Pasada la algarabía de las presentaciones la sala queda más tranquila, el hombre del traje gris desde la compañía de una mujer de mediana edad, le hace señas al hombre.

—Debemos felicitarle, hemos disfrutado enormemente viendo y comentando sus fotografías, haremos un buen reportaje en El Semanal.

—Mi marido y yo somos grandes aficionados, percibimos un gran trabajo profesional en esta exposición, sin duda la mejor.

—Por favor, sería un placer si nos acompañara, nos gustaría intercambiar opiniones sobre su trabajo, ¿le apetece una copa en el kiosco de afuera?

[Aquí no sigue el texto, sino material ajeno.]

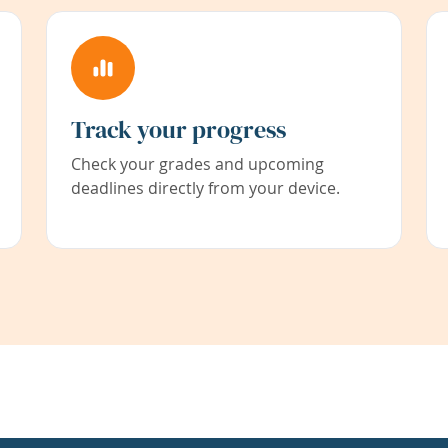
Track your progress
Check your grades and upcoming
deadlines directly from your device.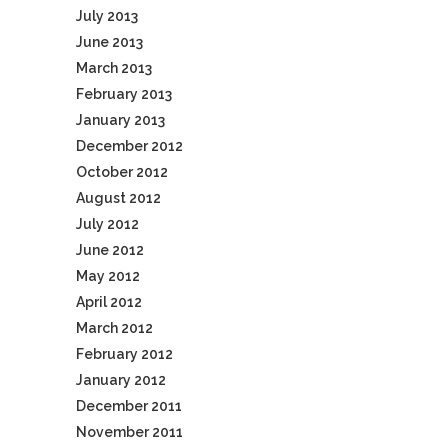
July 2013
June 2013
March 2013
February 2013
January 2013
December 2012
October 2012
August 2012
July 2012
June 2012
May 2012
April 2012
March 2012
February 2012
January 2012
December 2011
November 2011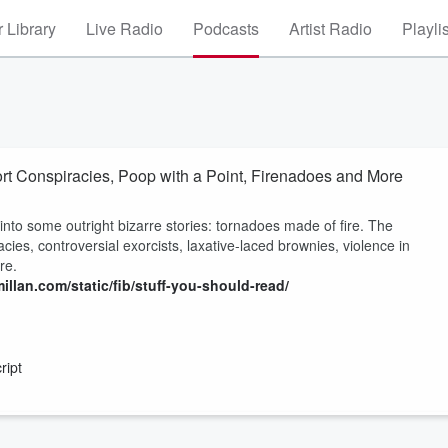
 Library
Live Radio
Podcasts
Artist Radio
Playli
rt Conspiracies, Poop with a Point, Firenadoes and More
nto some outright bizarre stories: tornadoes made of fire. The
ies, controversial exorcists, laxative-laced brownies, violence in
re.
illan.com/static/fib/stuff-you-should-read/
ript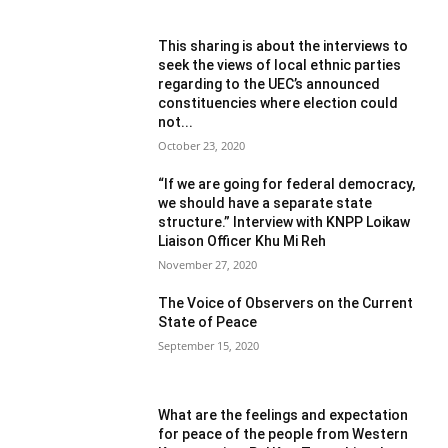
This sharing is about the interviews to
seek the views of local ethnic parties
regarding to the UEC’s announced
constituencies where election could
not...
October 23, 2020
“If we are going for federal democracy,
we should have a separate state
structure.” Interview with KNPP Loikaw
Liaison Officer Khu Mi Reh
November 27, 2020
The Voice of Observers on the Current
State of Peace
September 15, 2020
What are the feelings and expectation
for peace of the people from Western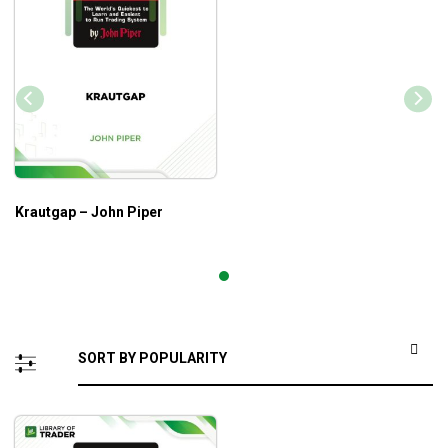
Krautgap – John Piper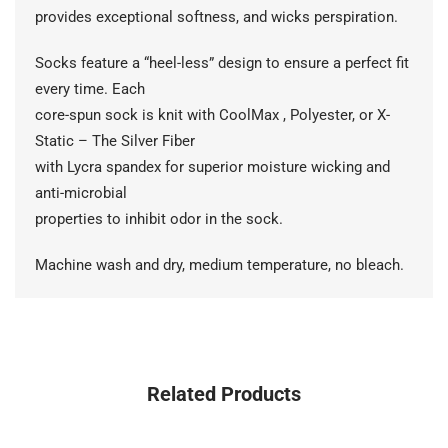
provides exceptional softness, and wicks perspiration.
Socks feature a “heel-less” design to ensure a perfect fit
every time. Each
core-spun sock is knit with CoolMax , Polyester, or X-
Static – The Silver Fiber
with Lycra spandex for superior moisture wicking and
anti-microbial
properties to inhibit odor in the sock.
Machine wash and dry, medium temperature, no bleach.
Related Products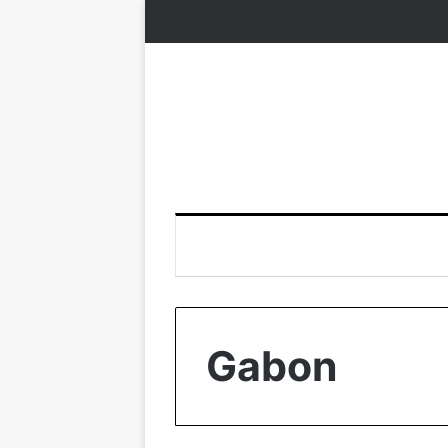
Gabon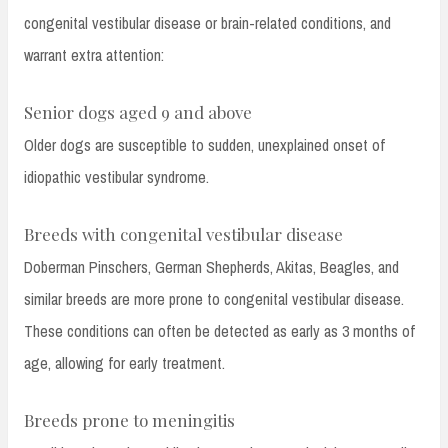
congenital vestibular disease or brain-related conditions, and
warrant extra attention:
Senior dogs aged 9 and above
Older dogs are susceptible to sudden, unexplained onset of
idiopathic vestibular syndrome.
Breeds with congenital vestibular disease
Doberman Pinschers, German Shepherds, Akitas, Beagles, and
similar breeds are more prone to congenital vestibular disease.
These conditions can often be detected as early as 3 months of
age, allowing for early treatment.
Breeds prone to meningitis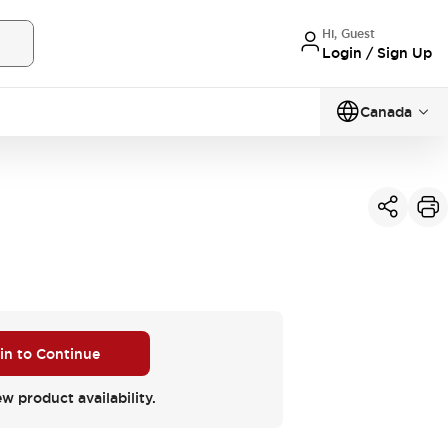
Hi, Guest
Login / Sign Up
Canada
 in to Continue
ew product availability.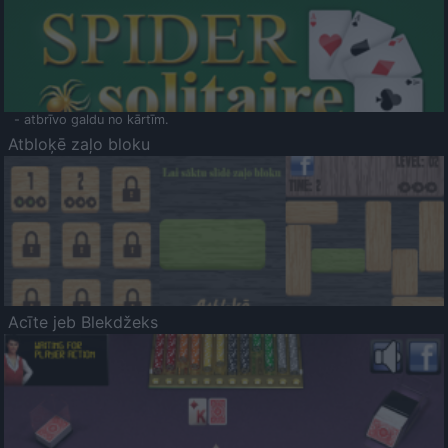
- atbrīvo galdu no kārtīm.
Atbloķē zaļo bloku
Acīte jeb Blekdžeks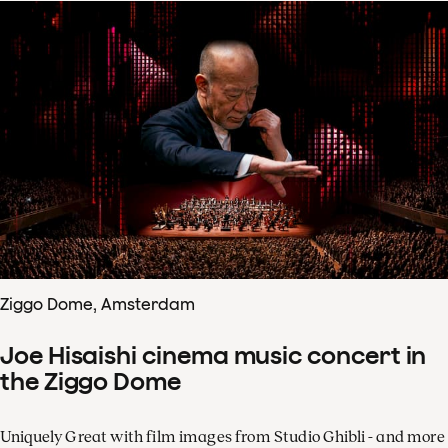
Ziggo Dome, Amsterdam
Joe Hisaishi cinema music concert in
the Ziggo Dome
Uniquely Great with film images from Studio Ghibli - and more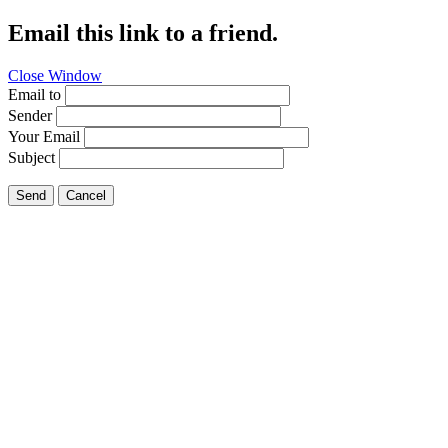
Email this link to a friend.
Close Window
Email to
Sender
Your Email
Subject
Send
Cancel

El hombre acompaña al hombre del traje gris y a la mujer de mediana edad, abandonan la sala, se encaminan hacia el kiosco del parque, entre la arboleda gentes de la ciudad en su tarde de fin de semana, estatuas humanas pidiendo monedas, negros ambulantes vendiendo gafas y relojes, gitanos con textiles, niños patinando, grupos de mestizos abandonados a la conversación. Una vez en el kiosco toman asiento, de fondo se escucha un murmullo de risas y una voz familiar pidiendo otra ronda más de pisco, el hombre cree reconocer esa voz, desvía la atención hacia el grupo de mestizos, distingue una mirada de cejas espesas, mirada contra mirada apenas un segundo, el marido de cejas espesas titubea un saludo, el hombre vuelve la cabeza hacia el hombre del traje gris y su mujer, hacia la mesa y sillas de mimbre.

—Bueno, ¿y qué tomamos?

—¿Usted? —le pregunta el hombre del traje gris.

—Una cerveza bien fría.

*Primer premio de relato Cajacanarias 2002.